- Task directions:
A word-for-word transcription of every record is needed.

Recorded data:
-----

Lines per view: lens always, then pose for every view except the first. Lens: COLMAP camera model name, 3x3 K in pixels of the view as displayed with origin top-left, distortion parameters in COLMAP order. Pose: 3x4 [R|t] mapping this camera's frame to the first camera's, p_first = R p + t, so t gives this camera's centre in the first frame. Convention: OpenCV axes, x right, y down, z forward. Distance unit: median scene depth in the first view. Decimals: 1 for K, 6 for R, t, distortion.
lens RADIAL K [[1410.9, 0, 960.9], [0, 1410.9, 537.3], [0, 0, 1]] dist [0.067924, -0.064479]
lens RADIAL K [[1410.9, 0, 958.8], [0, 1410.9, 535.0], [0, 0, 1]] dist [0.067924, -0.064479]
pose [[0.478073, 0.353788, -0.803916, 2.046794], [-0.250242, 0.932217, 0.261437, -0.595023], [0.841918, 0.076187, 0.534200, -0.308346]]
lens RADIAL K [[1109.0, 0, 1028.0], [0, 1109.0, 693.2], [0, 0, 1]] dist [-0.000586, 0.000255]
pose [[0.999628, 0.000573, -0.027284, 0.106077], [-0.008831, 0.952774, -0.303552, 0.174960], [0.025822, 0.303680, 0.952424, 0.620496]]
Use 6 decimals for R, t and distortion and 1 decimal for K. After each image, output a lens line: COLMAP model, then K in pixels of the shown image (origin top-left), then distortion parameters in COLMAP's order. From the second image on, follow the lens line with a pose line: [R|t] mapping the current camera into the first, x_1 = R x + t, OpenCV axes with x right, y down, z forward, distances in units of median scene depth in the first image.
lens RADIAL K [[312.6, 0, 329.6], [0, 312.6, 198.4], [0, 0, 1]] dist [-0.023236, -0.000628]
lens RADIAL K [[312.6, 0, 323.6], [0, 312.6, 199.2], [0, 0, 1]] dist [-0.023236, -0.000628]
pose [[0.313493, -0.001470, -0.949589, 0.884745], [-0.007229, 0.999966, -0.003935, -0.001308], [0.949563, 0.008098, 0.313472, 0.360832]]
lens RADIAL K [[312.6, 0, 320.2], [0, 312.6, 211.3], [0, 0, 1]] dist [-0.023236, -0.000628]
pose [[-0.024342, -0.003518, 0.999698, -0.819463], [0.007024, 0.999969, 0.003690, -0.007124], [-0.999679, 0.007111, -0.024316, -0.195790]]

-----

- Written answer:
Lines per view: lens always, then pose for every view except the first. Lens: COLMAP camera model name, 3x3 K in pixels of the view as displayed with origin top-left, distortion parameters in COLMAP order. Pose: 3x4 [R|t] mapping this camera's frame to the first camera's, p_first = R p + t, so t gives this camera's centre in the first frame. Convention: OpenCV axes, x right, y down, z forward. Distance unit: median scene depth in the first view. Decimals: 1 for K, 6 for R, t, distortion.
lens RADIAL K [[1410.9, 0, 960.9], [0, 1410.9, 537.3], [0, 0, 1]] dist [0.067924, -0.064479]
lens RADIAL K [[1410.9, 0, 958.8], [0, 1410.9, 535.0], [0, 0, 1]] dist [0.067924, -0.064479]
pose [[0.478073, 0.353788, -0.803916, 2.046794], [-0.250242, 0.932217, 0.261437, -0.595023], [0.841918, 0.076187, 0.534200, -0.308346]]
lens RADIAL K [[1109.0, 0, 1028.0], [0, 1109.0, 693.2], [0, 0, 1]] dist [-0.000586, 0.000255]
pose [[0.999628, 0.000573, -0.027284, 0.106077], [-0.008831, 0.952774, -0.303552, 0.174960], [0.025822, 0.303680, 0.952424, 0.620496]]
Use 6 decimals for R, t and distortion and 1 decimal for K. After each image, output a lens line: COLMAP model, then K in pixels of the shown image (origin top-left), then distortion parameters in COLMAP's order. From the second image on, follow the lens line with a pose line: [R|t] mapping the current camera into the first, x_1 = R x + t, OpenCV axes with x right, y down, z forward, distances in units of median scene depth in the first image.
lens RADIAL K [[312.6, 0, 329.6], [0, 312.6, 198.4], [0, 0, 1]] dist [-0.023236, -0.000628]
lens RADIAL K [[312.6, 0, 323.6], [0, 312.6, 199.2], [0, 0, 1]] dist [-0.023236, -0.000628]
pose [[0.313493, -0.001470, -0.949589, 0.884745], [-0.007229, 0.999966, -0.003935, -0.001308], [0.949563, 0.008098, 0.313472, 0.360832]]
lens RADIAL K [[312.6, 0, 320.2], [0, 312.6, 211.3], [0, 0, 1]] dist [-0.023236, -0.000628]
pose [[-0.024342, -0.003518, 0.999698, -0.819463], [0.007024, 0.999969, 0.003690, -0.007124], [-0.999679, 0.007111, -0.024316, -0.195790]]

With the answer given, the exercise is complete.